━━ Passage provided ━━
An employee can represent his employer in an unfavorable way even if he is engaged in something that is legal. An example might include being publicly associated with a porn company outside of office hours. Likewise, most companies don’t allow their employees to work for a competitor, even if such work is legal, because it creates a conflict of interest.
In addition, morality clauses are well known in the world of contracts. Lance Armstrong lost many of his sponsors precisely because his drug use violated the morality clause in his contract with those sponsors. Morality clauses protect companies from being harmed by employees who damage their reputations. A Catholic school that is unable to terminate a teacher who creates a scandal could be harmed when the parents of prospective students choose to not enroll their children in the school for that reason.
However, I think Catholic schools should carefully explain to their teachers (who themselves may not have been well-catechized) what does and does not violate a morality clause in an employment contract. This is especially the case with IVF and other medical practices that some good-hearted Catholics may mistakenly think are not immoral.
3. I bet these schools don’t fire teachers who use contraception or masturbate.
Just because some teachers might violate their contracts in a private and undetectable way does not mean teachers who violate their contracts in a public way cannot be disciplined.
4. Terminating employees for their religious beliefs, marital status, or pregnancies constitutes illegal discrimination under the 1964 and 1968 civil rights acts. Choosing to not hire someone based on these classes is also illegal.
It’s true that employers usually cannot base hiring or termination decisions on the fact that an employee belongs to a “protected class” of people (such as belonging to a certain race, religion, nationality, sex, etc.). But there is an exception.
It has long been held in the United States that when it comes to hiring practices there is a “ministerial exception” for religious organizations. In order to protect freedom of religion, the government cannot tell churches who can and cannot be ministers. This is why radical supporters of female ordination cannot sue the Catholic Church for the “job” of priesthood.
In 2012 the U.S. Supreme Court unanimously decided in Hosanna-Tabor Evangelical Lutheran Church and School v. Equal Employment Opportunity Commission that the ministerial exception could also be applied to teachers in parochial schools, even if they primarily teach a nonreligious subject.
I think that makes perfect sense. In fact, more Catholic schools should view their teachers as “ministers of the gospel” along with being academic instructors. Theological topics can easily find their way into other subjects like art, English, literature, history, and science. The teaching of Romance languages like Spanish or French, which is what Mr. Griffin taught before he was terminated, could easily incorporate Catholic materials originally written in those languages.
Even if they teach a subject like calculus, Catholic schoolteachers are still respected by their students as role models. These teachers have ample opportunities to share their worldview with students before and after class, such as when the math students erupt into an impromptu discussion about the morning assembly presentation on chastity.
Genuinely Catholic
Pope John Paul II said during a 2004 visit to the U.S. bishops:
It is of utmost importance, therefore, that the Church’s institutions be genuinely Catholic: Catholic in their self-understanding and Catholic in their identity. All those who share in the apostolates of such institutions, including those who are not of the faith, should show a sincere and respectful appreciation of that mission which is their inspiration and ultimate raison d’être.
Catholic schools have the right and the duty to protect their Catholic identity by retaining employees who, at the bare minimum, do not violate what the Church teaches. However, the ideal would be for those employees to not merely tolerate the Faith but to celebrate it and serve as a witness of it in their classrooms.
━━━
━━ Source material ━━
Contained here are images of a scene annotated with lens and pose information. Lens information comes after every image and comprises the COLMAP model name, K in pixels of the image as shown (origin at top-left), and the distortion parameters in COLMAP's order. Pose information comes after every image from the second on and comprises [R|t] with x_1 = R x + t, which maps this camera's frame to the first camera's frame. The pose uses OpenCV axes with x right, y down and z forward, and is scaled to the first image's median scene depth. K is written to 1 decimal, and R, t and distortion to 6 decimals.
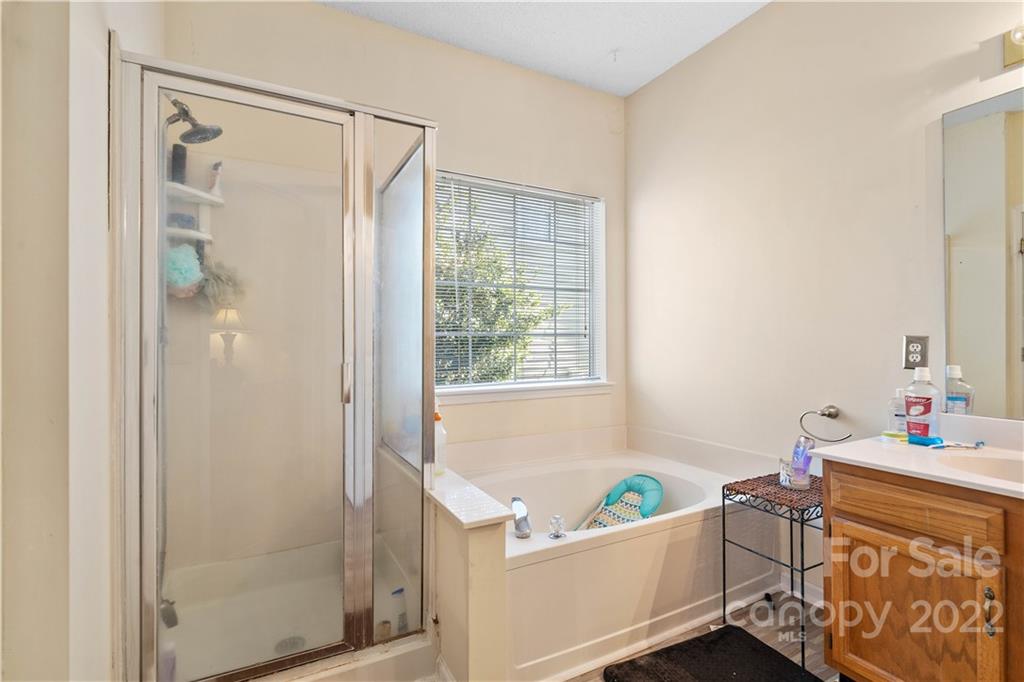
━━━
> Activity 1:
In the passage on Catholic schools and morality clauses, why did Lance Armstrong lose many of his sponsors?
> Activity 2:
Copy everything from "In addition, morality" down to "are not immoral." in the passage on Catholic schools and morality clauses, word for word.

> Task result 1:
His drug use violated the morality clause in his contract with those sponsors.

> Task result 2:
In addition, morality clauses are well known in the world of contracts. Lance Armstrong lost many of his sponsors precisely because his drug use violated the morality clause in his contract with those sponsors. Morality clauses protect companies from being harmed by employees who damage their reputations. A Catholic school that is unable to terminate a teacher who creates a scandal could be harmed when the parents of prospective students choose to not enroll their children in the school for that reason.
However, I think Catholic schools should carefully explain to their teachers (who themselves may not have been well-catechized) what does and does not violate a morality clause in an employment contract. This is especially the case with IVF and other medical practices that some good-hearted Catholics may mistakenly think are not immoral.